I've been looking more closely at the Church's tradition of fasting, and have run into a question that's more than a little hypothetical. The 1662 Prayer Book orders that all Fridays in the year are to be kept as fast days, except for Christmas Day. Does this mean that a Friday fast is still observed even if some other holy day should fall upon a Friday (like St. Barnabas last week for example)? I just want to get a clearer sense of the intent of the directions there before I go on to apply those principles to my own church and Prayer Book's version.
It was left undefined. At one time standard (pre-Reformation) Western fasting rules were basically the same as what is still practiced among the Eastern Orthodox. The Church of England wanted to keep the discipline without the rigidity. As it happened, the old adage that “what is not obligatory is simply ignored” applied here as well.
Have you checked Nelson’s Feasts and Fasts of the Church of England? Also Buchanan’s Nature and Design of Holy Days Explained (1705) https://jamesgray2.files.wordpress.com/2013/04/dsc_00145.jpg (I wish it were on Google books but maybe you’ll have better luck)
The definition of fasting was no longer defined, but fasting days were still listed: http://www.eskimo.com/~lhowell/bcp1662/info/tables/rules.html I've not found any answers in the sources Stalwart suggested, so far, but I did a high church ordo calendar indicate a fasting day on a Friday even when it was a major holy day, so that might answer my question - at least regarding the simplest interpretation of the 1662 rubrics. One of the challenges here is that every province and book and society seems to have its own take on this
Yeah, fish Fridays are still normative for Anglicans, so that's something I embrace as well. As for the OP, I would suppose that the feast falling on a Friday would take precedence. I think it's one of the commonplaces of corporal discipline that the feast takes priority over the fast, when the two are in competition (except during the Great Lent, and around Christmas? Someone should correct me). I wish I could have some amazing traditional manuals on fasting to recommend.

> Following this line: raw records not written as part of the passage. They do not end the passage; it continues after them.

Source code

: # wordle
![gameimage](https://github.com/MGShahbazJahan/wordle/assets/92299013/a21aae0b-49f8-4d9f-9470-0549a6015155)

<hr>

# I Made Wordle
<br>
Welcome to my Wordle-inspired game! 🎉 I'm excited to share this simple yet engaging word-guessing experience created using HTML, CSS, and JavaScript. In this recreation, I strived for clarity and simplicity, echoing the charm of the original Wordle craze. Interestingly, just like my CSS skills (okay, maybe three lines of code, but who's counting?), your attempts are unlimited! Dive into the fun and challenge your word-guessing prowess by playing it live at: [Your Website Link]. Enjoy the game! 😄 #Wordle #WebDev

I saw a whole bunch of them years ago, written centuries ago; but it's been a while and the titles escape me. We really don't know our own tradition as well as others know theirs.
It's really a confusing situation when one takes into account the rank of the feast days. The Rules to Order the Service in 1662 establish that Holy Days have greater and lesser ranks. Most of them can be transferred but a few cannot (St. Stephen, Epiphany, All Saints). Then we have the instruction which permits a patronal festival to be ranked as a greater Holy Day. Then the table of feasts and fasts comes much later in the book. We all know of low church parishes which eschew any feasts that bear the name of a saint or some relationship to the Blessed Virgin. And anyone who has gone to a clergy retreat has observed that fasting is not strictly observed in many quarters. The Romans don't even take fasting seriously anymore. I can see the vestiges of a time when these things were done every time I drive by an old Lutheran/Roman/Episcopal church which is still running an 8:30 or 9 AM service (there's one Roman church locally that holds Mass at 6:45 AM). I'm sure many of the people have long since accepted that as a custom for the area not realizing that this was originally done to make the pre-Eucharist fast less arduous. What's left is the custom of piling in to the local diner of choice en masse to eat brunch after church.
As far as I know, there is no transferrance of feast days in the 1662 Book, apart from Holy Week & Easter week. I thought that was primarily a "novus ordo" phenomenon?
Cambridge Standard Text, pg. xiii: 1) contains some complex rules for transferring feasts in Lent 2) . . . it shall be permissible to transfer a greater Holy Day falling on a Sunday to the following Tuesday, except that St. Stephen's Day, Epiphany, and All Saints' Day may not be so transferred. 3) . . . A lesser Holy Day shall lapse when a greater Holy Day is transferred to the date appointed for it
The most common custom was that the body and blood of Christ would be the first nourishment consumed on a Mass day. The Copts, as with everything, make this more strict by encouraging the faithful to consume no food or drink after midnight the evening before a Mass. Water has often been excepted from the drink restriction. And of course nursing women and younger children are not expected to fast. The Romans had relaxed the suggestion to 3 hours before a Mass and more recently the USCCB stated that 1 hour would be sufficient.
I think this was largely a result of the rise of Vigil Masses. In many American locales the best attended Mass at a parish is the Saturday Vigil at something like 5:30 PM. In more rural areas where the priests have a circuit some parish is bound to get an undesirable time like 4 PM before the traveling priest finally manages to get there.
It seems to me if you are going to follow the 1662 BCP on this its rules are quite clear. All Fridays are days of fast unless Christmas Day falls on a Friday and it is not. It does, however, seem to me to be rather counterintuitive to fast on a feast day. I think we can agree we have moved on from a rigid adherence to the prescriptions of the 1662 BCP. I therefore think that if a feast day falls on a Friday then there should be no fast. I fast on Fridays and do so by what I understand fast to mean. That is, a reduction in the quantity of food. I would understand refrain from eating certain foods to be abstinence. However, I would be the first to agree that neither of these terms have precise meanings cast in stone. What I have never done since I had the choice is to eat fish on Friday as if that were mandatory. When I was at home fish was almost de rigueur on Fridays. I believe people ate fish on Fridays because it was a way to get around the rules. Meat used to be prohibited but the Church did not class fish as meat. Therefore, you could eat fish on Fridays. Whether you use the term fast or abstinence and whatever meaning you ascribe to those words, eating fish on Fridays has always seemed to me to be against the spirit of fasting/abstinence. I understand it to mean giving something up, not substituting it. I find the basis for what you are doing to be most admirable. In my experience fasting/abstinence is not something I see many Anglicans practising these days except as Lent approaches and everyone starts asking what you are giving up. I do not think many get through the entire 40 days before they return to what they gave up.
I am glad to see someone pointing this out. For example, in Eastern Orthodoxy, although “meat” and “fish” are different fasting categories, it is very rare for a fast day to proscribe one but allow the other. In all but a very few cases, they are permitted or prohibited together. And I think that intuition is sound.